> _What to produce_:
Please set down the text of every record below, line for line and unchanged, and leave the pictures out.

> _Stored dataset items_:
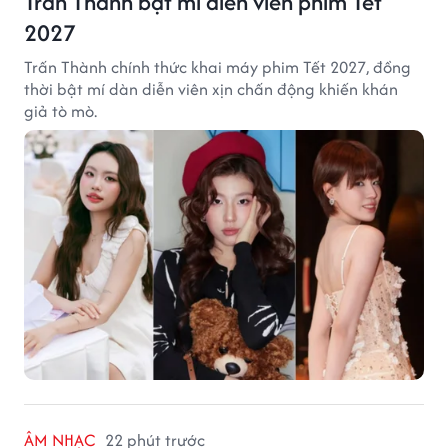
Trấn Thành bật mí diễn viên phim Tết
2027
Trấn Thành chính thức khai máy phim Tết 2027, đồng
thời bật mí dàn diễn viên xịn chấn động khiến khán
giả tò mò.
ÂM NHẠC
22 phút trước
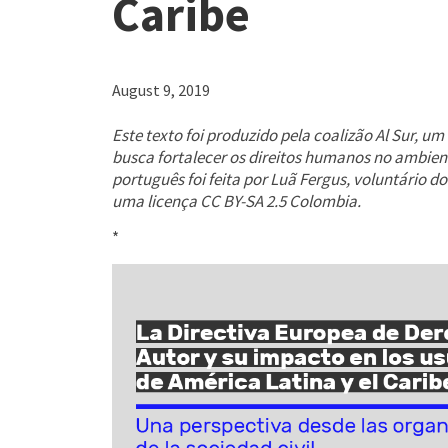
Caribe
August 9, 2019
Este texto foi produzido pela coalizão Al Sur, 
busca fortalecer os direitos humanos no ambien
português foi feita por Luã Fergus, voluntário d
uma licença CC BY-SA 2.5 Colombia.
*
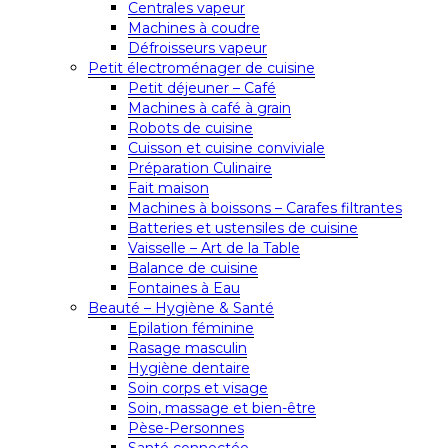
Centrales vapeur
Machines à coudre
Défroisseurs vapeur
Petit électroménager de cuisine
Petit déjeuner – Café
Machines à café à grain
Robots de cuisine
Cuisson et cuisine conviviale
Préparation Culinaire
Fait maison
Machines à boissons – Carafes filtrantes
Batteries et ustensiles de cuisine
Vaisselle – Art de la Table
Balance de cuisine
Fontaines à Eau
Beauté – Hygiène & Santé
Epilation féminine
Rasage masculin
Hygiène dentaire
Soin corps et visage
Soin, massage et bien-être
Pèse-Personnes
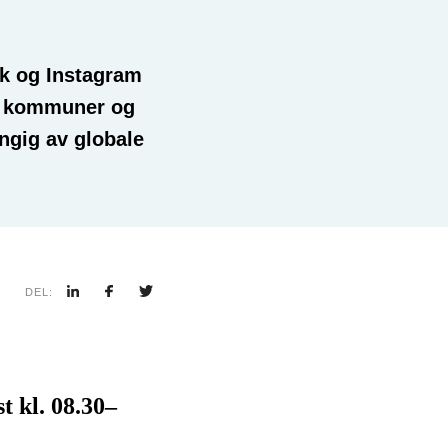
ok og Instagram
om kommuner og
engig av globale
DEL:
t kl. 08.30–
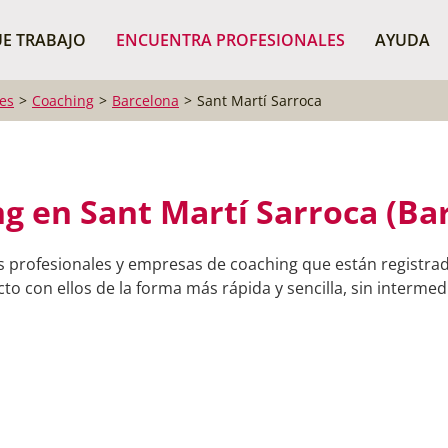
¿Dónde buscas?
BUSCAR P
E TRABAJO
ENCUENTRA PROFESIONALES
AYUDA
es
Coaching
Barcelona
Sant Martí Sarroca
g en Sant Martí Sarroca (Ba
s profesionales y empresas de coaching que están registrad
o con ellos de la forma más rápida y sencilla, sin intermedi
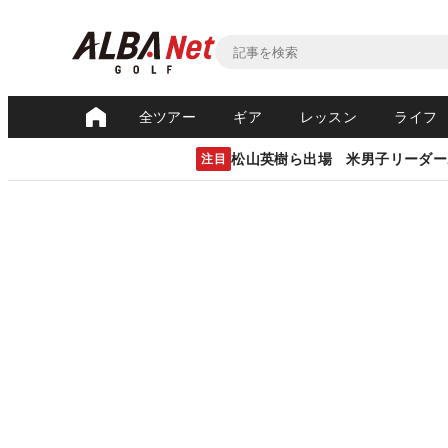
全ツアー
ギア
レッスン
ライフ
松山英樹ら出場 米男子リーダー
注目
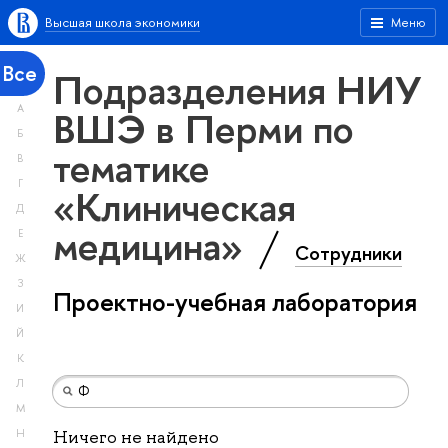
Высшая школа экономики
Меню
Все
Подразделения НИУ
А
ВШЭ в Перми по
Б
тематике
В
Г
«Клиническая
Д
медицина»
Е
Сотрудники
Ж
З
Проектно-учебная лаборатория
И
Й
К
Л
М
Н
Ничего не найдено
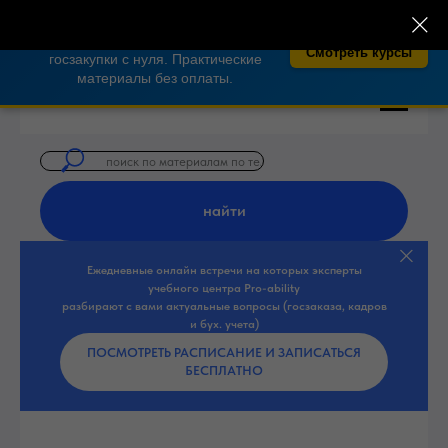
×
🎓 Бесплатные курсы по закупкам 44-
ФЗ, 223-ФЗ!
Освойте тендеры и
Смотреть курсы
госзакупки с нуля. Практические
материалы без оплаты.
найти
Ежедневные онлайн встречи на которых эксперты
учебного центра Pro-ability
разбирают с вами актуальные вопросы (госзаказа, кадров
и бух. учета)
ПОСМОТРЕТЬ РАСПИСАНИЕ И ЗАПИСАТЬСЯ
БЕСПЛАТНО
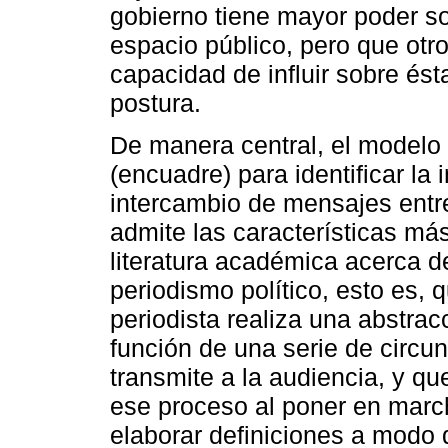
gobierno tiene mayor poder so
espacio público, pero que otro
capacidad de influir sobre és
postura.
De manera central, el modelo 
(encuadre) para identificar la 
intercambio de mensajes entr
admite las características m
literatura académica acerca d
periodismo político, esto es, q
periodista realiza una abstrac
función de una serie de circu
transmite a la audiencia, y que
ese proceso al poner en mar
elaborar definiciones a modo d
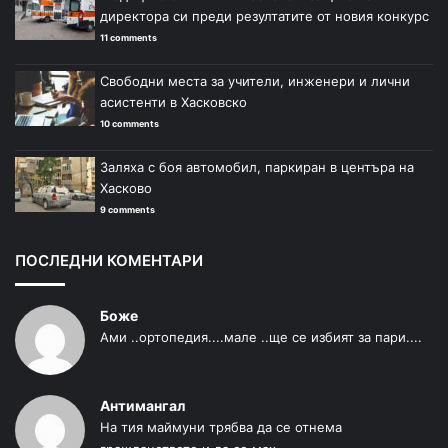
директора си преди резултатите от новия конкурс
11 comments
Свободни места за учители, инженери и лични
асистенти в Хасковско
10 comments
Заляха с боя автомобил, паркиран в центъра на
Хасково
9 comments
ПОСЛЕДНИ КОМЕНТАРИ
Боже
Ами ..ортопедия....мале ..ще се избият за пари....
Антимангал
На тия маймуни трябва да се отнема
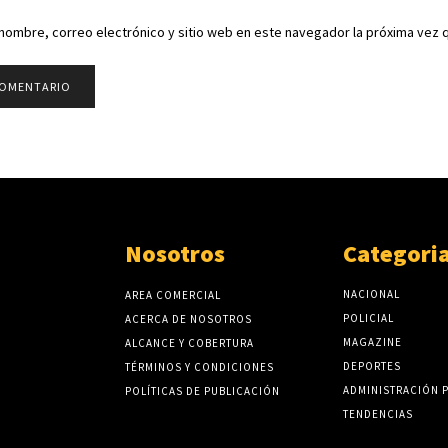
nombre, correo electrónico y sitio web en este navegador la próxima vez
Nosotros
Categori
NACIONAL
AREA COMERCIAL
POLICIAL
ACERCA DE NOSOTROS
MAGAZINE
ALCANCE Y COBERTURA
DEPORTES
TÉRMINOS Y CONDICIONES
ADMINISTRACIÓN 
POLÍTICAS DE PUBLICACIÓN
TENDENCIAS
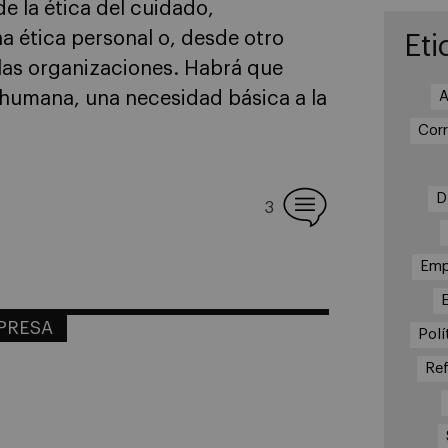
e la ética del cuidado,
 ética personal o, desde otro
Eti
e las organizaciones. Habrá que
A
 humana, una necesidad básica a la
Cor
D
3
Emp
MPRESA
Polí
Re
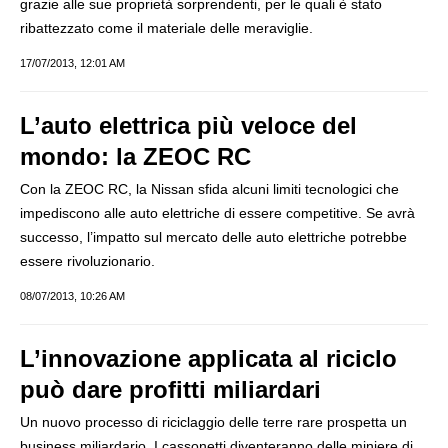
grazie alle sue proprietà sorprendenti, per le quali è stato
ribattezzato come il materiale delle meraviglie.
17/07/2013, 12:01 AM
L’auto elettrica più veloce del
mondo: la ZEOC RC
Con la ZEOC RC, la Nissan sfida alcuni limiti tecnologici che
impediscono alle auto elettriche di essere competitive. Se avrà
successo, l’impatto sul mercato delle auto elettriche potrebbe
essere rivoluzionario.
08/07/2013, 10:26 AM
L’innovazione applicata al riciclo
può dare profitti miliardari
Un nuovo processo di riciclaggio delle terre rare prospetta un
business miliardario. I cassonetti diventeranno delle miniere di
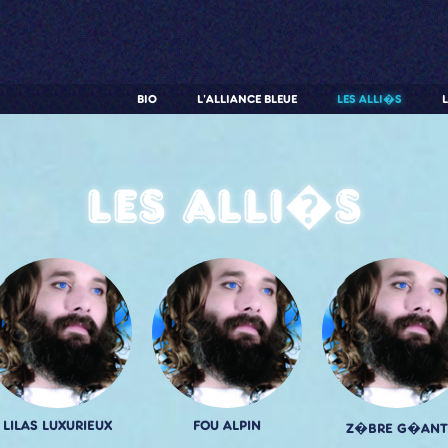
BIO
L'ALLIANCE BLEUE
LES ALLI�S
Les alli�s
LILAS LUXURIEUX
FOU ALPIN
Z�BRE G�ANT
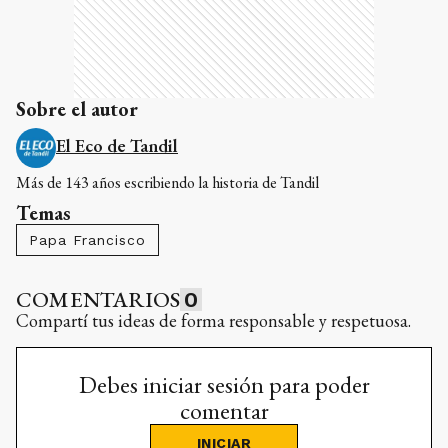
Sobre el autor
El Eco de Tandil
Más de 143 años escribiendo la historia de Tandil
Temas
Papa Francisco
COMENTARIOS
0
Compartí tus ideas de forma responsable y respetuosa.
Debes iniciar sesión para poder
comentar
INICIAR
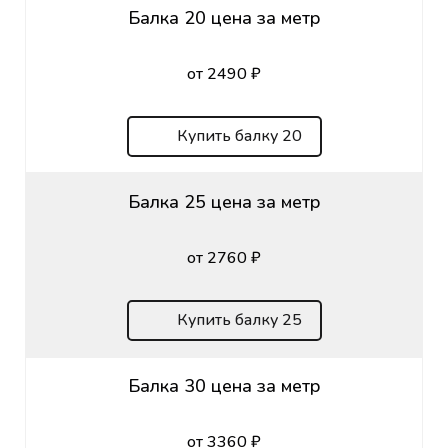
Балка 20 цена за метр
от 2490 ₽
Купить балку 20
Балка 25 цена за метр
от 2760 ₽
Купить балку 25
Балка 30 цена за метр
от 3360 ₽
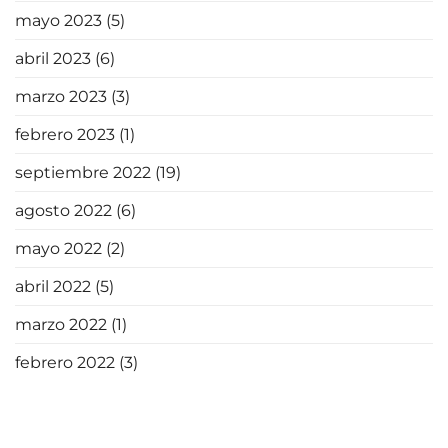
mayo 2023
(5)
abril 2023
(6)
marzo 2023
(3)
febrero 2023
(1)
septiembre 2022
(19)
agosto 2022
(6)
mayo 2022
(2)
abril 2022
(5)
marzo 2022
(1)
febrero 2022
(3)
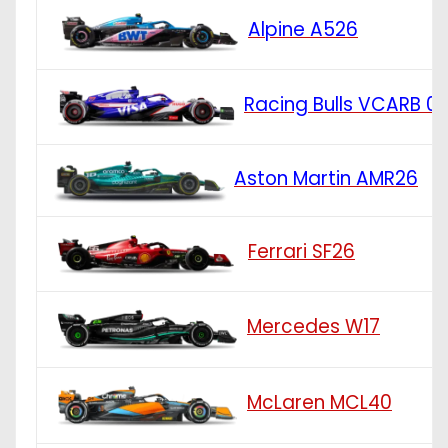
Alpine A526
Racing Bulls VCARB 0
Aston Martin AMR26
Ferrari SF26
Mercedes W17
McLaren MCL40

> _Output_:
Trấn Thành bật mí diễn viên phim Tết
2027
Trấn Thành chính thức khai máy phim Tết 2027, đồng
thời bật mí dàn diễn viên xịn chấn động khiến khán
giả tò mò.
ÂM NHẠC
22 phút trước
Caribe
August 9, 2019
Este texto foi produzido pela coalizão Al Sur, 
busca fortalecer os direitos humanos no ambien
português foi feita por Luã Fergus, voluntário d
uma licença CC BY-SA 2.5 Colombia.
*
Centrales vapeur
Machines à coudre
Défroisseurs vapeur
Petit électroménager de cuisine
Petit déjeuner – Café
Machines à café à grain
Robots de cuisine
Cuisson et cuisine conviviale
Préparation Culinaire
Fait maison
Machines à boissons – Carafes filtrantes
Batteries et ustensiles de cuisine
Vaisselle – Art de la Table
Balance de cuisine
Fontaines à Eau
Beauté – Hygiène & Santé
Epilation féminine
Rasage masculin
Hygiène dentaire
Soin corps et visage
Soin, massage et bien-être
Pèse-Personnes
ok og Instagram
om kommuner og
engig av globale
DEL:
t kl. 08.30–
¿Dónde buscas?
BUSCAR P
E TRABAJO
ENCUENTRA PROFESIONALES
AYUDA
es
Coaching
Barcelona
Sant Martí Sarroca
g en Sant Martí Sarroca (Ba
s profesionales y empresas de coaching que están registrad
o con ellos de la forma más rápida y sencilla, sin intermedi
全ツアー
ギア
レッスン
ライフ
松山英樹ら出場 米男子リーダー
注目
Высшая школа экономики
Меню
Все
Подразделения НИУ
А
ВШЭ в Перми по
Б
тематике
В
Г
«Клиническая
Д
медицина»
Е
Сотрудники
Ж
З
Проектно-учебная лаборатория
И
Й
К
Л
М
Н
Ничего не найдено
×
🎓 Бесплатные курсы по закупкам 44-
ФЗ, 223-ФЗ!
Освойте тендеры и
Смотреть курсы
госзакупки с нуля. Практические
материалы без оплаты.
найти
Ежедневные онлайн встречи на которых эксперты
учебного центра Pro-ability
разбирают с вами актуальные вопросы (госзаказа, кадров
и бух. учета)
ПОСМОТРЕТЬ РАСПИСАНИЕ И ЗАПИСАТЬСЯ
БЕСПЛАТНО
gobierno tiene mayor poder so
espacio público, pero que otro
capacidad de influir sobre és
postura.
De manera central, el modelo 
(encuadre) para identificar la 
intercambio de mensajes entr
admite las características m
literatura académica acerca d
periodismo político, esto es, q
periodista realiza una abstrac
función de una serie de circu
transmite a la audiencia, y que
ese proceso al poner en mar
elaborar definiciones a modo d
директора си преди резултатите от новия конкурс
11 comments
Свободни места за учители, инженери и лични
асистенти в Хасковско
10 comments
Заляха с боя автомобил, паркиран в центъра на
Хасково
9 comments
ПОСЛЕДНИ КОМЕНТАРИ
Боже
Ами ..ортопедия....мале ..ще се избият за пари....
Антимангал
На тия маймуни трябва да се отнема
nombre, correo electrónico y sitio web en este navegador la próxima vez
Nosotros
Categori
NACIONAL
AREA COMERCIAL
POLICIAL
ACERCA DE NOSOTROS
MAGAZINE
ALCANCE Y COBERTURA
DEPORTES
TÉRMINOS Y CONDICIONES
ADMINISTRACIÓN 
POLÍTICAS DE PUBLICACIÓN
TENDENCIAS
e la ética del cuidado,
 ética personal o, desde otro
Eti
e las organizaciones. Habrá que
A
 humana, una necesidad básica a la
Cor
D
3
Emp
MPRESA
Polí
Re
grazie alle sue proprietà sorprendenti, per le quali è stato
ribattezzato come il materiale delle meraviglie.
17/07/2013, 12:01 AM
L’auto elettrica più veloce del
mondo: la ZEOC RC
Con la ZEOC RC, la Nissan sfida alcuni limiti tecnologici che
impediscono alle auto elettriche di essere competitive. Se avrà
successo, l’impatto sul mercato delle auto elettriche potrebbe
essere rivoluzionario.
08/07/2013, 10:26 AM
L’innovazione applicata al riciclo
può dare profitti miliardari
Un nuovo processo di riciclaggio delle terre rare prospetta un
business miliardario. I cassonetti diventeranno delle miniere di
BIO
L'ALLIANCE BLEUE
LES ALLI�S
Les alli�s
LILAS LUXURIEUX
FOU ALPIN
Z�BRE G�ANT
Sobre el autor
El Eco de Tandil
Más de 143 años escribiendo la historia de Tandil
Temas
Papa Francisco
COMENTARIOS
0
Compartí tus ideas de forma responsable y respetuosa.
Debes iniciar sesión para poder
comentar
INICIAR
Балка 20 цена за метр
от 2490 ₽
Купить балку 20
Балка 25 цена за метр
от 2760 ₽
Купить балку 25
Балка 30 цена за метр
от 3360 ₽
mayo 2023
(5)
abril 2023
(6)
marzo 2023
(3)
febrero 2023
(1)
septiembre 2022
(19)
agosto 2022
(6)
mayo 2022
(2)
abril 2022
(5)
marzo 2022
(1)
febrero 2022
(3)
Alpine A526
Racing Bulls VCARB 0
Aston Martin AMR26
Ferrari SF26
Mercedes W17
McLaren MCL40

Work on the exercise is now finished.